*** Dataset ***

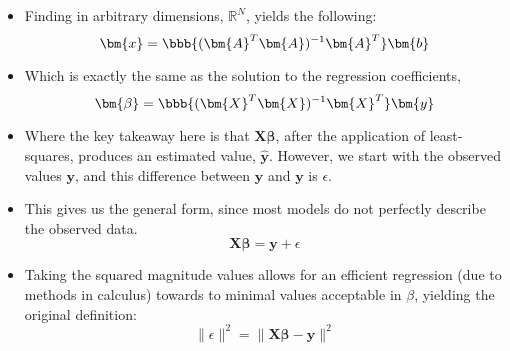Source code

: \begin{itemize}
\begin{itemize}
    \item Finding \hyperref[Projections]{} in arbitrary dimensions, \(\mathbb{R}^N\), yields the following: 
    \[%
    \bm{x} = \bbb{(\bm{A}^T \bm{A})^{-1} \bm{A}^T} \bm{b}
    \]%
    \item Which is exactly the same as the solution to the regression coefficients,
    \[%
    \bm{\beta} = \bbb{(\bm{X}^T \bm{X})^{-1} \bm{X}^T} \bm{y}
    \]%
    \item Where the key takeaway here is that \(\bm{X\beta}\), after the application of least-squares, produces an estimated value, \(\bm{\hat{y}}\). However, we start with the observed values \(\bm{y}\), and this difference between \(\bm{\hat{y}}\) and \(\bm{y}\) is \(\epsilon\). 
    \item This gives us the general form, since most models do not perfectly describe the observed data.
    \[%
    \bm{X\beta} = \bm{y} + \epsilon
    \]%
    \item Taking the squared magnitude values allows for an efficient regression (due to methods in calculus) towards to minimal values acceptable in \(\beta \), yielding the original definition:
    \[%
    \| \epsilon \|^2 = \| \bm{X\beta - y}\|^2
    \]%
    
  \end{itemize}
  
\end{itemize}
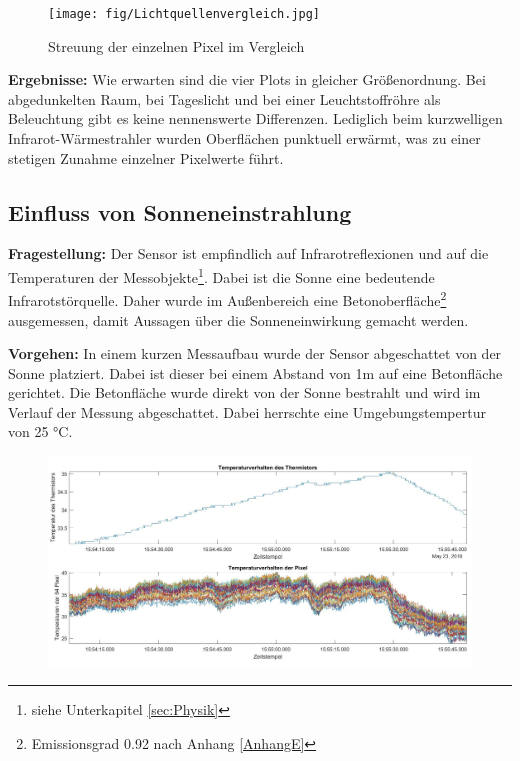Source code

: \begin{figure}[H]
	\centering
	\texttt{[image: fig/Lichtquellenvergleich.jpg]}
	\caption[Streuung der einzelnen Pixel im Vergleich]{Streuung der einzelnen Pixel im Vergleich}
	\label{fig:Streuung}
\end{figure}

\textbf{Ergebnisse:}  Wie erwarten sind die vier Plots in gleicher Größenordnung. Bei abgedunkelten Raum, bei Tageslicht und bei einer Leuchtstoffröhre als Beleuchtung gibt es keine nennenswerte Differenzen. Lediglich beim kurzwelligen Infrarot-Wärmestrahler wurden Oberflächen punktuell erwärmt, was zu einer stetigen Zunahme einzelner Pixelwerte führt. 

\subsection{Einfluss von  Sonneneinstrahlung}

\textbf{Fragestellung:} Der Sensor ist empfindlich auf Infrarotreflexionen und auf die Temperaturen der Messobjekte\footnote[16]{siehe Unterkapitel  \ref{sec:Physik}}. Dabei ist die Sonne eine bedeutende Infrarotstörquelle. Daher wurde im Außenbereich eine Betonoberfläche\footnote[17]{Emissionsgrad 0.92 nach Anhang \ref{AnhangE}} ausgemessen, damit Aussagen über die Sonneneinwirkung gemacht werden. 

\textbf{Vorgehen:} In einem kurzen Messaufbau wurde der Sensor abgeschattet von der Sonne platziert. Dabei ist dieser bei einem Abstand von 1m auf eine Betonfläche gerichtet. Die Betonfläche wurde direkt von der Sonne bestrahlt und wird im Verlauf der Messung abgeschattet. Dabei herrschte eine Umgebungstempertur von 25 °C.  


\begin{figure}[H]
	\centering
	\includegraphics[width=1.0\textwidth]{fig/Temperaturverhalten2}
	\caption{}
	\label{fig:temperaturverhalten2}
\end{figure}

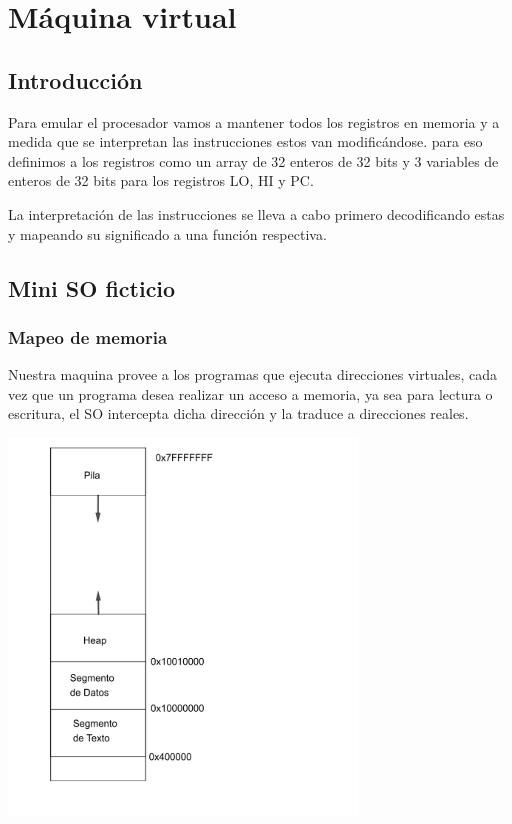 \documentclass[12pt]{article}
\begin{document}
   
\section{Máquina virtual}
\subsection{Introducción}
Para emular el procesador vamos a mantener todos los registros en memoria y a
medida que se interpretan las instrucciones estos van modificándose.
para eso definimos a los registros como un array de 32 enteros de 32 bits
y 3 variables de enteros de 32 bits para  los registros LO, HI y PC.

La interpretación de las instrucciones se lleva a cabo primero decodificando
estas y mapeando su significado a una función respectiva.
\subsection{Mini SO ficticio}
\subsubsection{Mapeo de memoria}
Nuestra maquina provee a los programas que ejecuta direcciones virtuales,
cada vez que un programa desea realizar un acceso a memoria, ya sea para lectura o escritura,
el SO intercepta dicha dirección y la traduce a direcciones reales. 

\begin{center}
\includegraphics[height=10cm]{mdetails.png}
\end{center}
\end{document}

***

§ Exercise details: For each entry above, write it out again exactly but leave out any picture.

§ Exercise output:
Source code

: \begin{itemize}
\begin{itemize}
    \item Finding \hyperref[Projections]{} in arbitrary dimensions, \(\mathbb{R}^N\), yields the following: 
    \[%
    \bm{x} = \bbb{(\bm{A}^T \bm{A})^{-1} \bm{A}^T} \bm{b}
    \]%
    \item Which is exactly the same as the solution to the regression coefficients,
    \[%
    \bm{\beta} = \bbb{(\bm{X}^T \bm{X})^{-1} \bm{X}^T} \bm{y}
    \]%
    \item Where the key takeaway here is that \(\bm{X\beta}\), after the application of least-squares, produces an estimated value, \(\bm{\hat{y}}\). However, we start with the observed values \(\bm{y}\), and this difference between \(\bm{\hat{y}}\) and \(\bm{y}\) is \(\epsilon\). 
    \item This gives us the general form, since most models do not perfectly describe the observed data.
    \[%
    \bm{X\beta} = \bm{y} + \epsilon
    \]%
    \item Taking the squared magnitude values allows for an efficient regression (due to methods in calculus) towards to minimal values acceptable in \(\beta \), yielding the original definition:
    \[%
    \| \epsilon \|^2 = \| \bm{X\beta - y}\|^2
    \]%
    
  \end{itemize}
  
\end{itemize}
Source code

: \begin{figure}[H]
	\centering
	\texttt{[image: fig/Lichtquellenvergleich.jpg]}
	\caption[Streuung der einzelnen Pixel im Vergleich]{Streuung der einzelnen Pixel im Vergleich}
	\label{fig:Streuung}
\end{figure}

\textbf{Ergebnisse:}  Wie erwarten sind die vier Plots in gleicher Größenordnung. Bei abgedunkelten Raum, bei Tageslicht und bei einer Leuchtstoffröhre als Beleuchtung gibt es keine nennenswerte Differenzen. Lediglich beim kurzwelligen Infrarot-Wärmestrahler wurden Oberflächen punktuell erwärmt, was zu einer stetigen Zunahme einzelner Pixelwerte führt. 

\subsection{Einfluss von  Sonneneinstrahlung}

\textbf{Fragestellung:} Der Sensor ist empfindlich auf Infrarotreflexionen und auf die Temperaturen der Messobjekte\footnote[16]{siehe Unterkapitel  \ref{sec:Physik}}. Dabei ist die Sonne eine bedeutende Infrarotstörquelle. Daher wurde im Außenbereich eine Betonoberfläche\footnote[17]{Emissionsgrad 0.92 nach Anhang \ref{AnhangE}} ausgemessen, damit Aussagen über die Sonneneinwirkung gemacht werden. 

\textbf{Vorgehen:} In einem kurzen Messaufbau wurde der Sensor abgeschattet von der Sonne platziert. Dabei ist dieser bei einem Abstand von 1m auf eine Betonfläche gerichtet. Die Betonfläche wurde direkt von der Sonne bestrahlt und wird im Verlauf der Messung abgeschattet. Dabei herrschte eine Umgebungstempertur von 25 °C.  


\begin{figure}[H]
	\centering
	\includegraphics[width=1.0\textwidth]{fig/Temperaturverhalten2}
	\caption{}
	\label{fig:temperaturverhalten2}
\end{figure}

 \documentclass[12pt]{article}
\begin{document}
   
\section{Máquina virtual}
\subsection{Introducción}
Para emular el procesador vamos a mantener todos los registros en memoria y a
medida que se interpretan las instrucciones estos van modificándose.
para eso definimos a los registros como un array de 32 enteros de 32 bits
y 3 variables de enteros de 32 bits para  los registros LO, HI y PC.

La interpretación de las instrucciones se lleva a cabo primero decodificando
estas y mapeando su significado a una función respectiva.
\subsection{Mini SO ficticio}
\subsubsection{Mapeo de memoria}
Nuestra maquina provee a los programas que ejecuta direcciones virtuales,
cada vez que un programa desea realizar un acceso a memoria, ya sea para lectura o escritura,
el SO intercepta dicha dirección y la traduce a direcciones reales. 

\begin{center}
\includegraphics[height=10cm]{mdetails.png}
\end{center}
\end{document}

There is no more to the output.